The new BFI Blu-ray of The Comfort of Strangers is a thing of great beauty. Again it has a full length director's commentary and a transfer that has obviously gone back to O-neg and first gen 35mm fine grain. If I have any technical criticism it’s a slight tendency of the upper mask (from 1.85 standard widescreen ratio) to chop heads in medium two shots on about half a dozen shots, all exteriors of Rupert Everett and Natasha Richardson (together above), who incidentally were, and are photographed as, two of the most gorgeous creatures to walk the face of the earth.
Light Sleeper |
Finally, a new Blu-ray released only in Australia to date by current rights holder StudioCanal of Schrader's 1992 masterpiece, Light Sleeper.

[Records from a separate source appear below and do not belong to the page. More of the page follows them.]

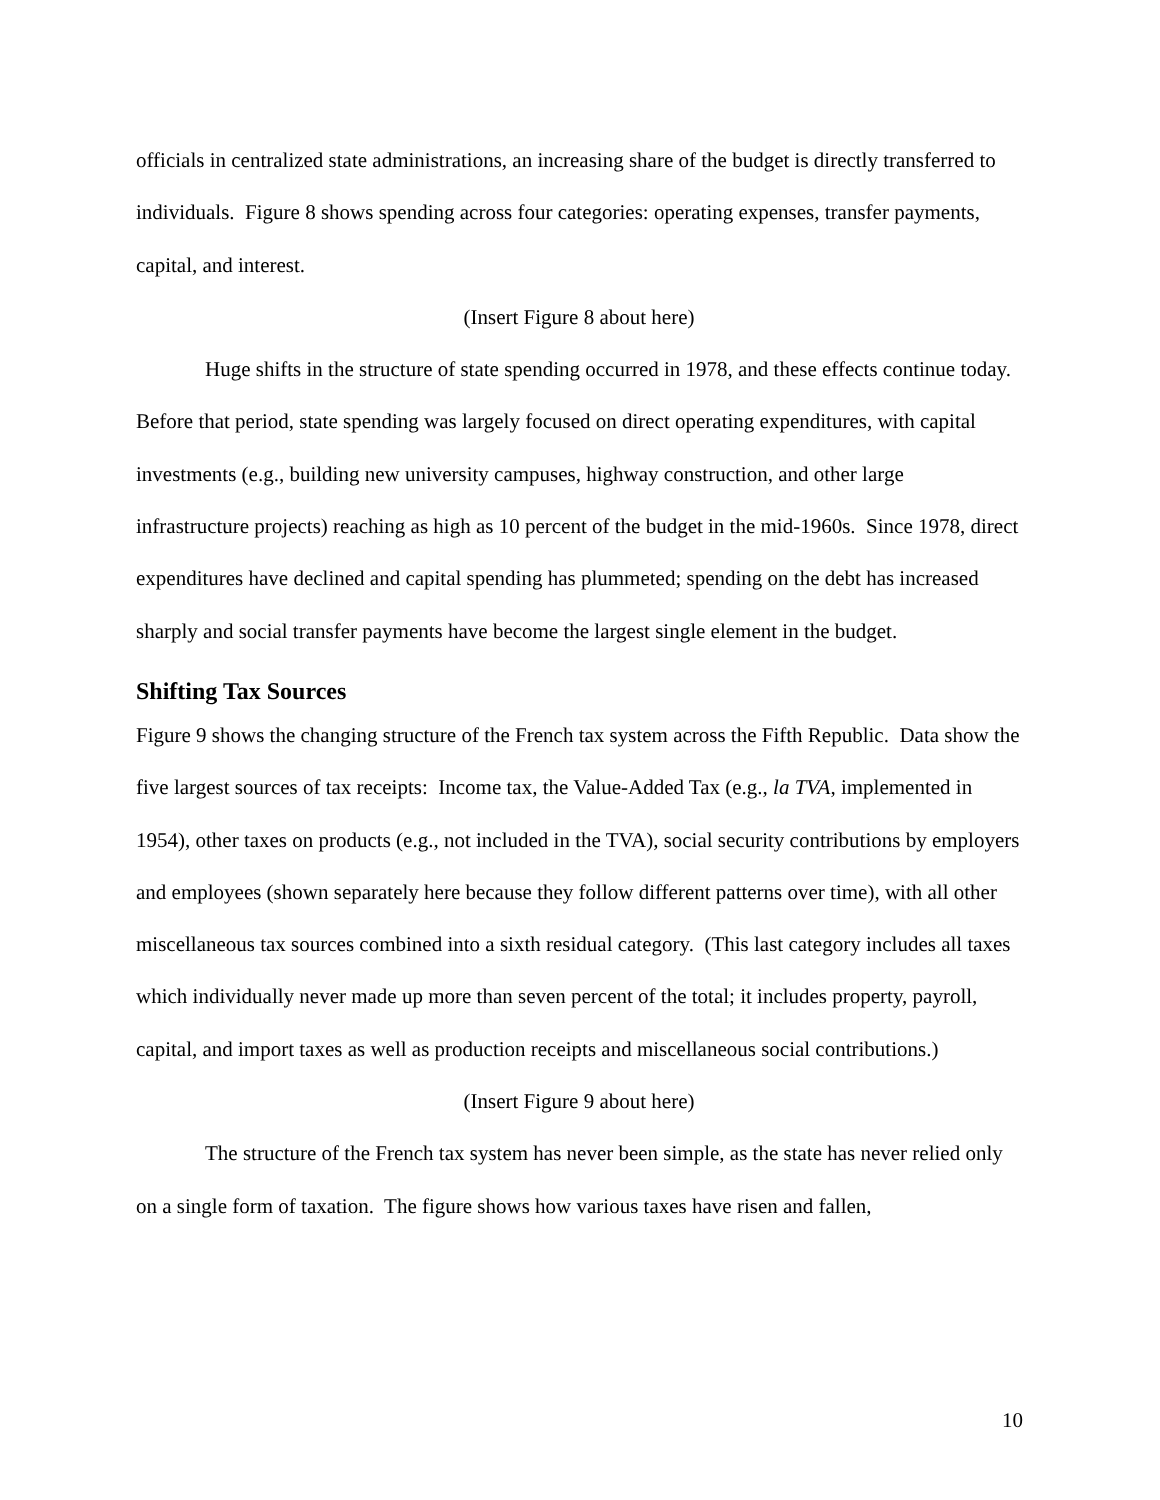officials in centralized state administrations, an increasing share of the budget is directly transferred to individuals. Figure 8 shows spending across four categories: operating expenses, transfer payments, capital, and interest.
(Insert Figure 8 about here)
Huge shifts in the structure of state spending occurred in 1978, and these effects continue today. Before that period, state spending was largely focused on direct operating expenditures, with capital investments (e.g., building new university campuses, highway construction, and other large infrastructure projects) reaching as high as 10 percent of the budget in the mid-1960s. Since 1978, direct expenditures have declined and capital spending has plummeted; spending on the debt has increased sharply and social transfer payments have become the largest single element in the budget.
Shifting Tax Sources
Figure 9 shows the changing structure of the French tax system across the Fifth Republic. Data show the five largest sources of tax receipts: Income tax, the Value-Added Tax (e.g., la TVA, implemented in 1954), other taxes on products (e.g., not included in the TVA), social security contributions by employers and employees (shown separately here because they follow different patterns over time), with all other miscellaneous tax sources combined into a sixth residual category. (This last category includes all taxes which individually never made up more than seven percent of the total; it includes property, payroll, capital, and import taxes as well as production receipts and miscellaneous social contributions.)
(Insert Figure 9 about here)
The structure of the French tax system has never been simple, as the state has never relied only on a single form of taxation. The figure shows how various taxes have risen and fallen,
10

I like the transfer very much, and it's great to have the picture in Blu format but I keep having the feeling a little more time, money and technical skill from StudioCanal might have delivered something even more pristine and with even better grain rez to Ed Lachman's superb night time photography. But I really can't complain about something I never expected to see the light of day in a release as good as this.
The Oz disc is a good deal for foreign buyers if StudioCanal does not end up releasing this in other territories, although it is forced Region B, like the BFI release of The Comfort of Strangers. All other releases in this review are Region Free.